Sharon, a longtime resident of Carson City, met Stephen H. Provost in November 2021.

“We were just married last month,” Stephen said Friday. “We got married up in Virginia City at the St. Mary’s Art Center up there.”

The couple joined the Appeal for an interview at La Posada Real in north Carson. In May, with Sharon’s help, Stephen launched ACES of Northern Nevada, or the Authors’ Collective e-Shop. The site is a digital hub for local authors to showcase their written work, promote upcoming events and foster literary community. There is no shopping cart on the site, and Stephen, a prolific author himself, doesn’t make any money off the site.

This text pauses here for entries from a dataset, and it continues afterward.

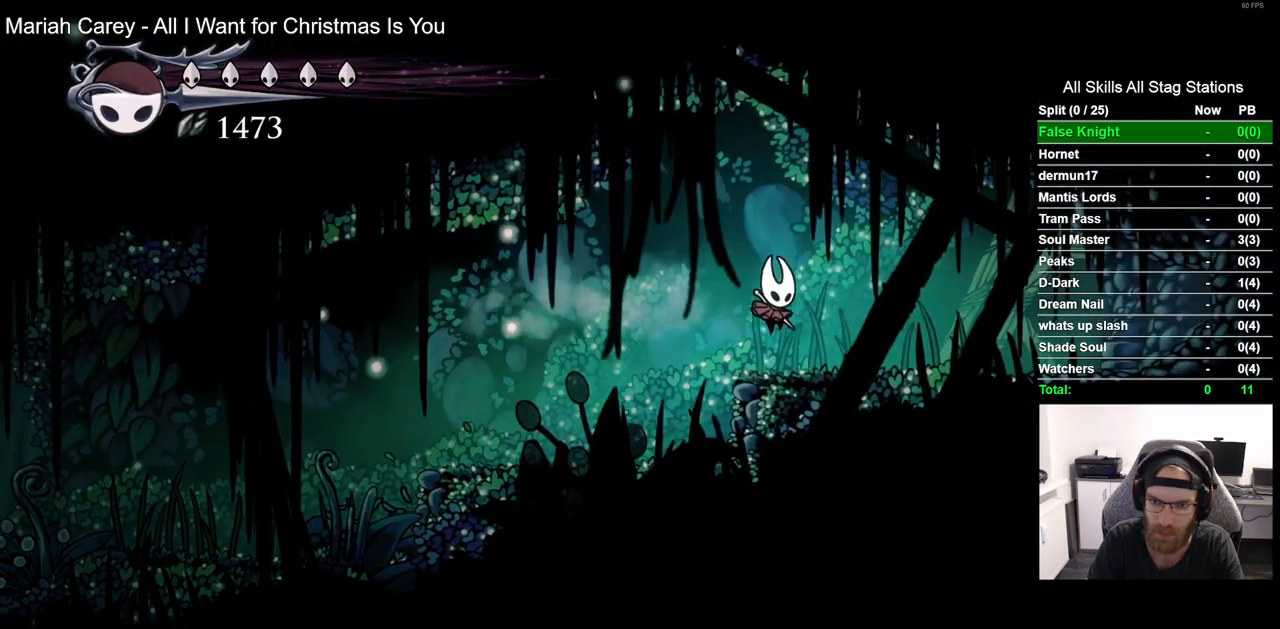
{"buttons": ["DPAD_RIGHT"], "left_stick": "center", "right_stick": "center", "events": [[117, "R2", "down"], [317, "R2", "up"]]}
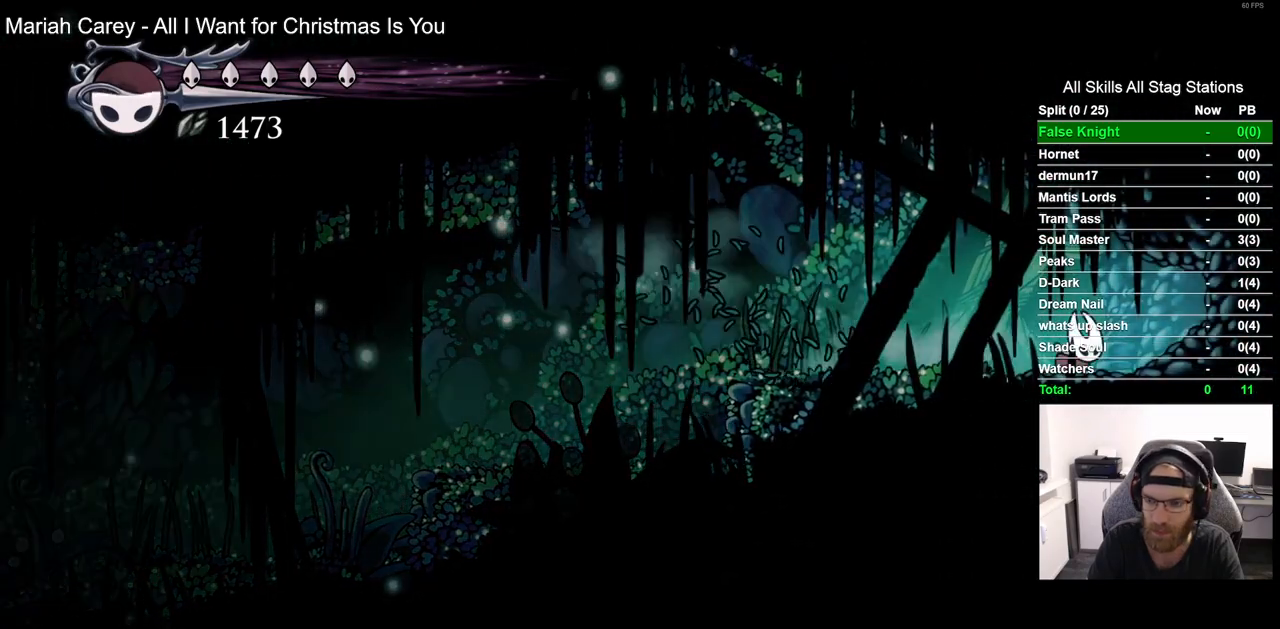
{"buttons": ["DPAD_RIGHT"], "left_stick": "center", "right_stick": "center", "events": [[217, "R2", "down"], [417, "R2", "up"]]}
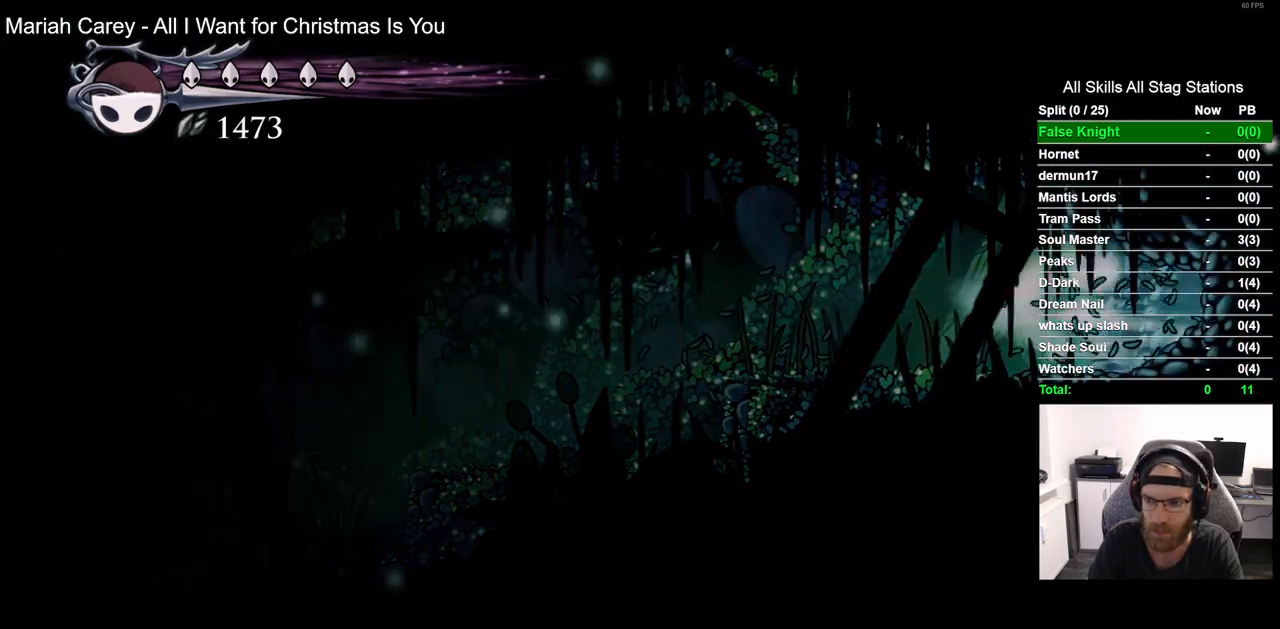
{"buttons": ["DPAD_RIGHT"], "left_stick": "center", "right_stick": "center", "events": [[333, "CROSS", "down"], [500, "CROSS", "up"]]}
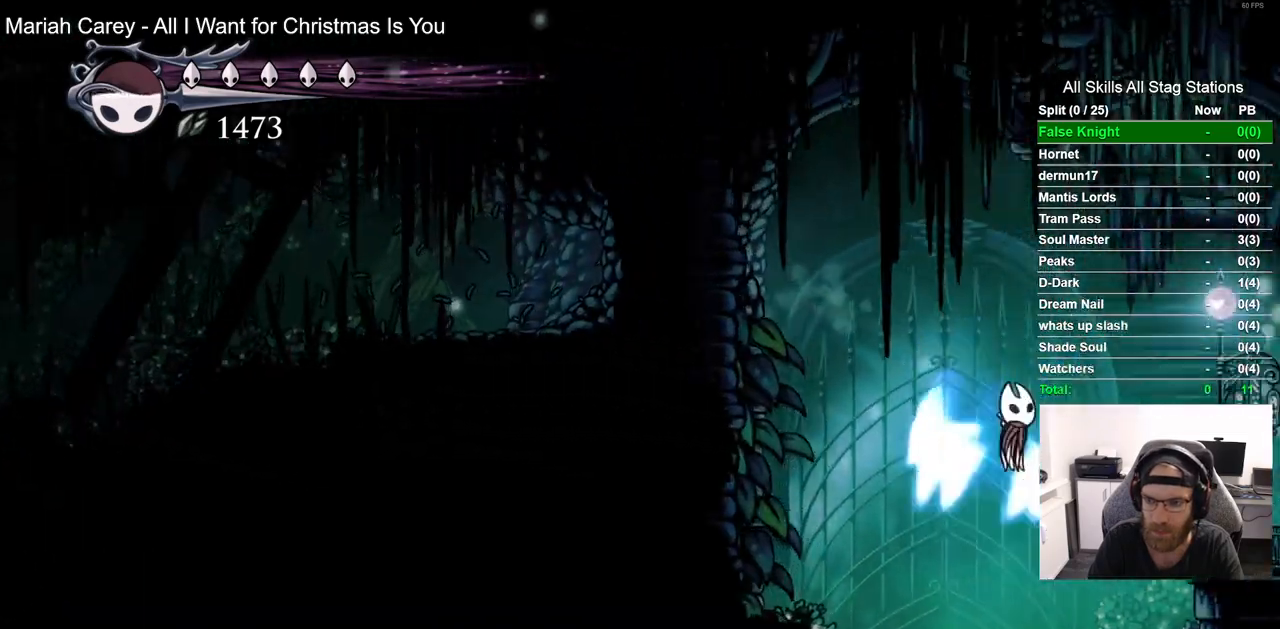
{"buttons": ["DPAD_RIGHT"], "left_stick": "center", "right_stick": "center", "events": [[83, "R2", "down"], [267, "R2", "up"]]}
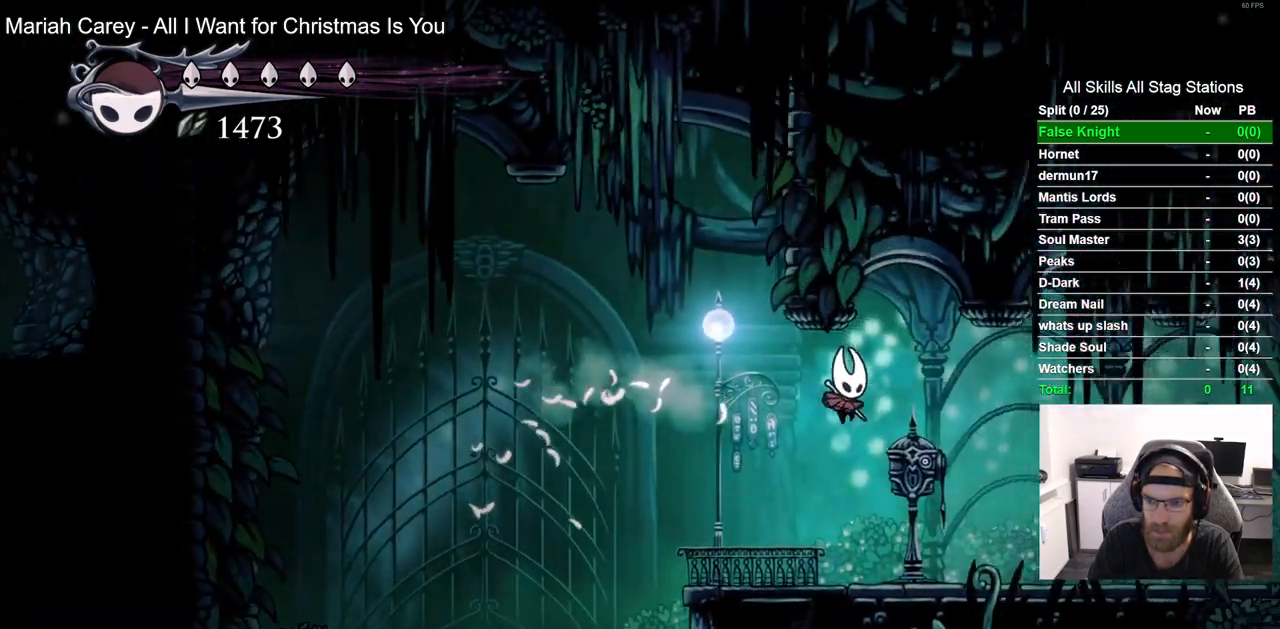
{"buttons": [], "left_stick": "center", "right_stick": "center", "events": [[167, "DPAD_RIGHT", "up"]]}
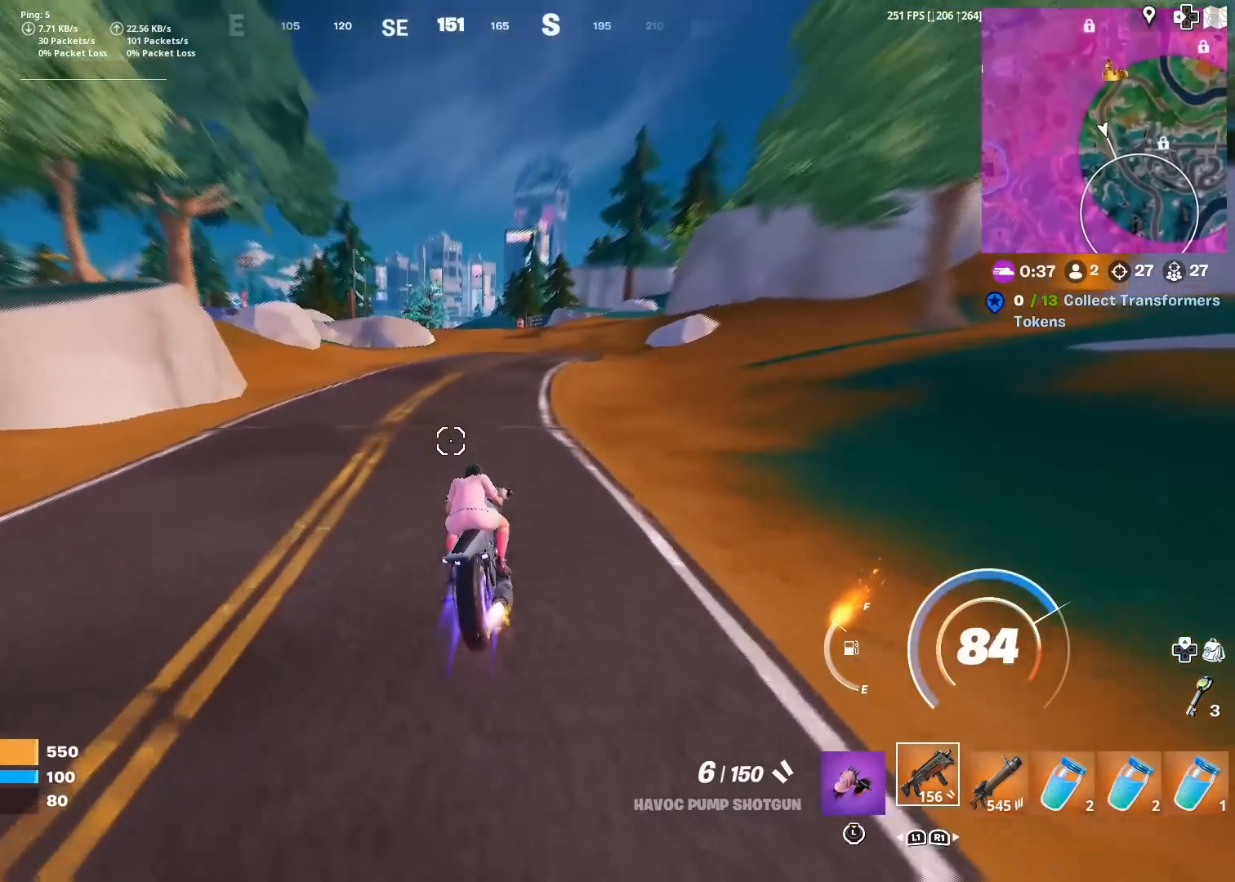
Gameplay with a controller (PlayStation layout); each line is a JSON object with the inputs held at the frame after it. "events" lists button and stick changes between this image and that frame as [ms after this image, input, new state], when the widget could be followed in between.
{"buttons": ["L3"], "left_stick": "up-left", "right_stick": "center", "events": []}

“I thought, well, what if I were to start something online and just enlist people who are from around here — authors who are from around here — to help them get exposure and connect with readers who would find their works interesting,” Stephen said.

Currently, ACES has 30 Northern Nevada authors:

Homepage of ACES of Northern Nevada. 

“It’s a portal,” Stephen said. “People have been really receptive to it. It’s designed to direct traffic to their websites.”

Stephen grew up in Fresno, Calif. He’s worked as a journalist, a news editor and has authored 50 books, from regional histories to speculative fiction. He’s written about California and Nevada towns, including Carson City, and historic highways. He said his bestseller is “America’s Loneliest Road” about Highway 50 running through central Nevada.

“Since I’m in Nevada, I’m enjoying writing about Nevada,” he said.

Relocating to Carson City to be with Sharon, Stephen has enjoyed the Silver State’s ghost towns, western histories and wide-open spaces.

“California is a bit congested,” he said. “I like the fact that you got a little more elbow room out there.”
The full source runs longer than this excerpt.